- What this task involves:
Please reproduce the data exactly and omit the pictures.

Extracted records:
○ ○ ○ ○

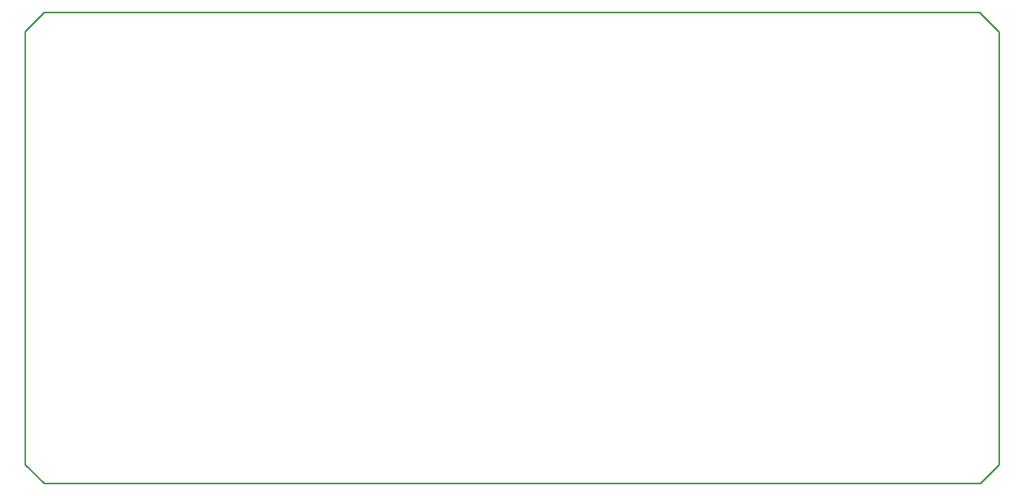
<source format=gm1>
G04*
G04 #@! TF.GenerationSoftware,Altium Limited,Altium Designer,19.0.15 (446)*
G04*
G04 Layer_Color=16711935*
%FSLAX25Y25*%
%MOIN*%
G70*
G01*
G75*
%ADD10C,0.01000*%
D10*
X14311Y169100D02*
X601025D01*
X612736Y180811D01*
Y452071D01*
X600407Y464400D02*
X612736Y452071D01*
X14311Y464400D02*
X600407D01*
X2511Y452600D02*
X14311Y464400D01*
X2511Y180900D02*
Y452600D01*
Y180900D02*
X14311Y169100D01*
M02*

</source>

○ ○ ○ ○

- Response for this exercise:
<source format=gm1>
G04*
G04 #@! TF.GenerationSoftware,Altium Limited,Altium Designer,19.0.15 (446)*
G04*
G04 Layer_Color=16711935*
%FSLAX25Y25*%
%MOIN*%
G70*
G01*
G75*
%ADD10C,0.01000*%
D10*
X14311Y169100D02*
X601025D01*
X612736Y180811D01*
Y452071D01*
X600407Y464400D02*
X612736Y452071D01*
X14311Y464400D02*
X600407D01*
X2511Y452600D02*
X14311Y464400D01*
X2511Y180900D02*
Y452600D01*
Y180900D02*
X14311Y169100D01*
M02*

</source>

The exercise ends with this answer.